Part of the goal of the Decoupling Hike (June to August 2020) has been to develop a strategy for refactoring this “Lib” component. We found that the separate libraries have obvious benefits thanks to being stand-alone, separate components, but also have downsides for development: it is inconvenient to have to develop the libraries in separate repository, and cumbersome to get the changes back into the main Wikibase Git repository. At best, a submodule pointer needs to be updated; at worst, the library needs to publish a new release, which then needs to make its way into mediawiki/vendor. We investigated a “monorepo” approach in T254920, and propose that it offers the best of both worlds. Monorepos are also used by others, including the Symfony PHP framework (blog post, talk video).

Decision

Wikibase.git will become a monorepo, containing not just the overall MediaWiki extension code but also the code and history of libraries that can stand on their own. Changes to those libraries become immediately effective within Wikibase, but are also published separately.
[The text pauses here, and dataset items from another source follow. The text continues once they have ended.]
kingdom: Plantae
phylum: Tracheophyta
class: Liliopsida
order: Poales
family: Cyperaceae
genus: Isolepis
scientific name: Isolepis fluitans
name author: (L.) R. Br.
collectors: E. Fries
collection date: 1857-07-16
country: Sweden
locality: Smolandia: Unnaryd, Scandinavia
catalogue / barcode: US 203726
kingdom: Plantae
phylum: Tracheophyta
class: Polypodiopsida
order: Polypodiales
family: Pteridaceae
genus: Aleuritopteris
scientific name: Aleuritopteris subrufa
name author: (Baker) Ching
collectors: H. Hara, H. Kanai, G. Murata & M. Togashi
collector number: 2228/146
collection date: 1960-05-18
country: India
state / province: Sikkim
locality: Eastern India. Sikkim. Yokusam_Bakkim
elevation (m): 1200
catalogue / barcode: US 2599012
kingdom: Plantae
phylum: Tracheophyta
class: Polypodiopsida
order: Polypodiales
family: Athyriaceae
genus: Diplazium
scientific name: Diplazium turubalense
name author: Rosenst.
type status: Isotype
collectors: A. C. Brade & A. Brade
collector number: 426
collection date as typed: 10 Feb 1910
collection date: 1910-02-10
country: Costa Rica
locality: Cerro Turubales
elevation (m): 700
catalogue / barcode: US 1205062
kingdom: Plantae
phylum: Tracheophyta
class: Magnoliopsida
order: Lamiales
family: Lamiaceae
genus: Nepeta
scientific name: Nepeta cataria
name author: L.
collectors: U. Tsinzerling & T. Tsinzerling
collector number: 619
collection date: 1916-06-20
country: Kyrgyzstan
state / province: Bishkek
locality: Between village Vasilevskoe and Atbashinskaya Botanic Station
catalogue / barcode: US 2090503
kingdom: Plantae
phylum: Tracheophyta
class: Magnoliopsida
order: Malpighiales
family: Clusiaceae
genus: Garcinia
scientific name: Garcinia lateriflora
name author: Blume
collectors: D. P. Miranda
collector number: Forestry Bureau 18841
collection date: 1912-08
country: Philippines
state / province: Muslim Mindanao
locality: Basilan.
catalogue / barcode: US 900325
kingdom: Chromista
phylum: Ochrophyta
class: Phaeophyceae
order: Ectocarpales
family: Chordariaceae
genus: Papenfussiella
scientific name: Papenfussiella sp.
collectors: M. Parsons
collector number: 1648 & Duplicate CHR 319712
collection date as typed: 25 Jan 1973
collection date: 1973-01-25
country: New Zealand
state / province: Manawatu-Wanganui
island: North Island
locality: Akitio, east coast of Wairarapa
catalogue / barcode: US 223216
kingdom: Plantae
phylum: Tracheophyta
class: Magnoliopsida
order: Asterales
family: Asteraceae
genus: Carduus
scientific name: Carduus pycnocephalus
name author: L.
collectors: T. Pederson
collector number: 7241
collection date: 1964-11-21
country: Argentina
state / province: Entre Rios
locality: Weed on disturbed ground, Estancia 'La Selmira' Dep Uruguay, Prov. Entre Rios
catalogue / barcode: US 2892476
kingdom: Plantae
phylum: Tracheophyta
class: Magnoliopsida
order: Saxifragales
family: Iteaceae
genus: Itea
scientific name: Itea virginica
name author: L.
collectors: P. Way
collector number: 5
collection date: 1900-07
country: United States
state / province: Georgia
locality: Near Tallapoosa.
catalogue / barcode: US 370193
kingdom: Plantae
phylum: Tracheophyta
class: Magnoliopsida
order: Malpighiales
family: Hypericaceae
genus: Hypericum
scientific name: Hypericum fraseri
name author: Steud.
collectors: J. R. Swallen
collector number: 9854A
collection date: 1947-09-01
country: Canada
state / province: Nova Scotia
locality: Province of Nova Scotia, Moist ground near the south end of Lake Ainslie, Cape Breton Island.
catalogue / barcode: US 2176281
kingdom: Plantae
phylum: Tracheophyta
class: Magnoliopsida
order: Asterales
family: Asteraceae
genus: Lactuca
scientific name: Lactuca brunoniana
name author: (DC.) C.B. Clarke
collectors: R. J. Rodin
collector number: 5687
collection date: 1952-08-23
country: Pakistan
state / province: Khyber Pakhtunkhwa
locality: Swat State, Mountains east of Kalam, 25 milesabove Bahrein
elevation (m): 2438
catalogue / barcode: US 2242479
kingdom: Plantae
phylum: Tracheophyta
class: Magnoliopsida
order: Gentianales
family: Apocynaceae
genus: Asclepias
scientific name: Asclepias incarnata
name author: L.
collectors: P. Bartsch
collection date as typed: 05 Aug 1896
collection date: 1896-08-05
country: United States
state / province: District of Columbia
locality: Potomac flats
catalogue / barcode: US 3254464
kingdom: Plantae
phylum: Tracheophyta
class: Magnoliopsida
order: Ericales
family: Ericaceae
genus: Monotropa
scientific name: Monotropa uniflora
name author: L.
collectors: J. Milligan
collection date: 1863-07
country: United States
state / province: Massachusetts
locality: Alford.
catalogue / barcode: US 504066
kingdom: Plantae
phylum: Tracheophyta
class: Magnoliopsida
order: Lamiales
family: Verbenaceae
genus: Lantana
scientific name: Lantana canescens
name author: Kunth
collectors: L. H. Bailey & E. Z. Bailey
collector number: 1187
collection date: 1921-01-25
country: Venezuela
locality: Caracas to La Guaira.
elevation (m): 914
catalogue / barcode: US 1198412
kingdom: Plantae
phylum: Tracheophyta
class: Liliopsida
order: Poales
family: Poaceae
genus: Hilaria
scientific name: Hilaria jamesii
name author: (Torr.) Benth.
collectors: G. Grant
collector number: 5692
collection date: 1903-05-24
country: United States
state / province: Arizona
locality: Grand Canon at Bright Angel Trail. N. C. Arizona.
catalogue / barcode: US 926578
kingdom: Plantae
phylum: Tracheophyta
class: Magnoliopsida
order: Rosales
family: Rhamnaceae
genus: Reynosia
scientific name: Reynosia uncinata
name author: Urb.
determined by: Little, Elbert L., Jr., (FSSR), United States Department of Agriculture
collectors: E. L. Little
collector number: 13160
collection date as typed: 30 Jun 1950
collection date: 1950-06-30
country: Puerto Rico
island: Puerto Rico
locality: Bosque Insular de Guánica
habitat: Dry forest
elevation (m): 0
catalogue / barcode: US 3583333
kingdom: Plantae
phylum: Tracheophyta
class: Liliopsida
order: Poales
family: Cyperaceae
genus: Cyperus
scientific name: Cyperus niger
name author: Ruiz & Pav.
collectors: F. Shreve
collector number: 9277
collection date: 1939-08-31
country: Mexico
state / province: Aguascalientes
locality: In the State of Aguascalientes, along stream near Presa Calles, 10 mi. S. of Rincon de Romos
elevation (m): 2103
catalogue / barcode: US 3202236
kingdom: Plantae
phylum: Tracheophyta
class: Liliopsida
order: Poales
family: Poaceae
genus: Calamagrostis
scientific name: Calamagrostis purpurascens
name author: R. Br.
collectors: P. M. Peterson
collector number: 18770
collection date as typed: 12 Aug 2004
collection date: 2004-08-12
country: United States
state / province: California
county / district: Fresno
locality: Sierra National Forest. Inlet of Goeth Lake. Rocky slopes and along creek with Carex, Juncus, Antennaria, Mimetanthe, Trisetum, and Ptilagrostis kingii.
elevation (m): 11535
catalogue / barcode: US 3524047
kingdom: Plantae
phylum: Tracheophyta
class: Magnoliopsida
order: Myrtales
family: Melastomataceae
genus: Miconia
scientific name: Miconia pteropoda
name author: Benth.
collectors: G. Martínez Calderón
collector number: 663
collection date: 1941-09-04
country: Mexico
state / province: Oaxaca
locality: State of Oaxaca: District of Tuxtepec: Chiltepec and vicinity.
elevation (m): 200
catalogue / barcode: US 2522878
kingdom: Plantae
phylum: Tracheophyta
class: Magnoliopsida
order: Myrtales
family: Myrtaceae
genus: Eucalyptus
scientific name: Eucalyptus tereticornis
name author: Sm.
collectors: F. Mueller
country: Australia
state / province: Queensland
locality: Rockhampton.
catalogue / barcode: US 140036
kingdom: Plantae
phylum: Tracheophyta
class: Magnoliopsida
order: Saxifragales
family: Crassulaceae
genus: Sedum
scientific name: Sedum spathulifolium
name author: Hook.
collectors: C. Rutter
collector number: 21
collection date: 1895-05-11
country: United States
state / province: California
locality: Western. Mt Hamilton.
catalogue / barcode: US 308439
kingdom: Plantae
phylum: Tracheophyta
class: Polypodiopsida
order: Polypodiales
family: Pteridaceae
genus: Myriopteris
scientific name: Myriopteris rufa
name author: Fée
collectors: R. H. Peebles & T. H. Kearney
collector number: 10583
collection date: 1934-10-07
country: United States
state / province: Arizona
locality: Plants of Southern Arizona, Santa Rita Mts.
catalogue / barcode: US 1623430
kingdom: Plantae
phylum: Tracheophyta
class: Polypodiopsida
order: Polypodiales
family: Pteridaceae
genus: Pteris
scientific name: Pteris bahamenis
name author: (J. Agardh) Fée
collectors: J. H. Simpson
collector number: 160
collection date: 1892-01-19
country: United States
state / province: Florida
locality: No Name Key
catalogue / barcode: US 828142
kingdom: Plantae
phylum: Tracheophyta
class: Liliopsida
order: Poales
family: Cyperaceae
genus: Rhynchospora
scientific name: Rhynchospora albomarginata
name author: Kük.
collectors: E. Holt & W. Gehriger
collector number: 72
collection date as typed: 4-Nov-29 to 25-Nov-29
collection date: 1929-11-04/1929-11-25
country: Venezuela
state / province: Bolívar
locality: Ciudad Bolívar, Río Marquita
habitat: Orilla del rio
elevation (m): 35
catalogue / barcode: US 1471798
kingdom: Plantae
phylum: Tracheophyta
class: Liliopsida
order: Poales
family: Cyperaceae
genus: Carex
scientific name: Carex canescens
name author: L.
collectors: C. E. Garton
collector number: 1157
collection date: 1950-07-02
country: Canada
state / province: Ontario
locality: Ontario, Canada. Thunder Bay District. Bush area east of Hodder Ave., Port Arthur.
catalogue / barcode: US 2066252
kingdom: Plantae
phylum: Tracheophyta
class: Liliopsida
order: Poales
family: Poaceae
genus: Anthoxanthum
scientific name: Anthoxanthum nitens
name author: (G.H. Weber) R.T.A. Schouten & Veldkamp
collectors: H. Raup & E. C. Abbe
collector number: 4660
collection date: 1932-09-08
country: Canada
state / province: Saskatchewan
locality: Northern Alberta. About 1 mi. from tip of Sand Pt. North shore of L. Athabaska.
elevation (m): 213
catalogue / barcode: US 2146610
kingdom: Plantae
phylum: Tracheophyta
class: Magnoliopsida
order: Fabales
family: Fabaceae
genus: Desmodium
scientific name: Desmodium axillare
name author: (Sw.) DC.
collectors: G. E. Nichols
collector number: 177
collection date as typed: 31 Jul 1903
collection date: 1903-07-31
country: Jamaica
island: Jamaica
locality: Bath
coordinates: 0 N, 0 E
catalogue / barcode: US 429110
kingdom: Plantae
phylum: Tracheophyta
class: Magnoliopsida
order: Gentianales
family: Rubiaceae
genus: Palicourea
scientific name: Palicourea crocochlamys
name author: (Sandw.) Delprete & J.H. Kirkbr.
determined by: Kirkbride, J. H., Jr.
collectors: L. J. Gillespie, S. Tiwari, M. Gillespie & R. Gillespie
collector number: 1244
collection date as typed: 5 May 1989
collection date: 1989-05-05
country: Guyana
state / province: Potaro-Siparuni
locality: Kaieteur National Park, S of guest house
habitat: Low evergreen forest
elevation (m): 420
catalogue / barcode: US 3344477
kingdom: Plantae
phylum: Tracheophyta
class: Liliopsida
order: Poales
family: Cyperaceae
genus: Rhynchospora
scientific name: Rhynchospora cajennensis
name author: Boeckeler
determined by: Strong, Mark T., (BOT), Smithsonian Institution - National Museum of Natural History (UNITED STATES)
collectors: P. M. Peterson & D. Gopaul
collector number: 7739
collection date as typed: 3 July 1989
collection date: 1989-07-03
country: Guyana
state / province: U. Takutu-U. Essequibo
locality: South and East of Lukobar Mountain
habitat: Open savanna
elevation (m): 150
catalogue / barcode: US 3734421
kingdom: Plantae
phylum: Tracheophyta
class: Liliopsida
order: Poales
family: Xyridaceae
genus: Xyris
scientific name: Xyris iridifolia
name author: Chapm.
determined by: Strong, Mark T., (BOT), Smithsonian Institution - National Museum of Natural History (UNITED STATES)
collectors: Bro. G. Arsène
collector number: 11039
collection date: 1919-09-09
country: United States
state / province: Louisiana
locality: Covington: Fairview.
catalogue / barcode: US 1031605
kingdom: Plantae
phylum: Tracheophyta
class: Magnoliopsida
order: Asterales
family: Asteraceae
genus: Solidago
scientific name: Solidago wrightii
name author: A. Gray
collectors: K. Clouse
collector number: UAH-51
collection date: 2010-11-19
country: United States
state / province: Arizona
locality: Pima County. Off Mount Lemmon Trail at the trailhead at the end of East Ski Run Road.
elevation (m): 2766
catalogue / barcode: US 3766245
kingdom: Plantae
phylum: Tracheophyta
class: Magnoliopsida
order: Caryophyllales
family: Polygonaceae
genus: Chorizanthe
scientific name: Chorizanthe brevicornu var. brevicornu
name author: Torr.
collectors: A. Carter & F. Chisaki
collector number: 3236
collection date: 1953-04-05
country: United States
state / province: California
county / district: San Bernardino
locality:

Where possible, sections of Wikibase Lib will be extracted into separate libraries. Dependencies on MediaWiki are removed (or replaced with suitable MediaWiki libraries, e. g. wikimedia/timestamp instead of wfTimestamp()). Their source code is moved from subdirecties of lib/includes/ and lib/tests/phpunit/ into a subdirectory of lib/packages/ (adjusting the paths in extension AutoloadNamespaces and elsewhere), named after the prospective Composer package name, and a composer.json file is added there. The git filter-repo tool can then be used to extract a subset of the Wikibase Git history with only the changes relevant to the new library; this new read-only repository can be used as the VCS source of the Composer package, and is automatically updated through a GitHub action (see .github/workflows/main.yml). The Decoupling Hike team demonstrated these steps for the wikibase/changes library; see T256058 and related tasks for details.

Formerly stand-alone libraries will be merged into the Wikibase Git repository. Their history will be preserved, and they will also be extracted into separate Git repositories again, using the git filter-repo-based process outlined above. We expect that it will be possible to produce identical Git hashes, making this migration transparent to other users of the libraries’ Git repositories – the repositories will simply no longer be the main source of truth. The Decoupling Hike team has not done this for any existing library.

Consequences

Code that was formerly part of Lib will become more stand-alone, less coupled to MediaWiki core and Wikibase, while still being developed in mostly the same fashion.

Libraries that were standalone will remain independent, but development for them will take place in the Wikibase Git repository. Changes to them will become effective immediately, without having to wait for the next release and mediawiki/vendor update. “Tree-wide” changes, such as code style updates, will be easier to apply.

For new components, the source code strategy will be clear: they are expected to be developed in Wikibase, but with a setup that also extracts them as a separate Git repository (using git filter-repo) right from the beginning. This removes a source of uncertainty for new projects.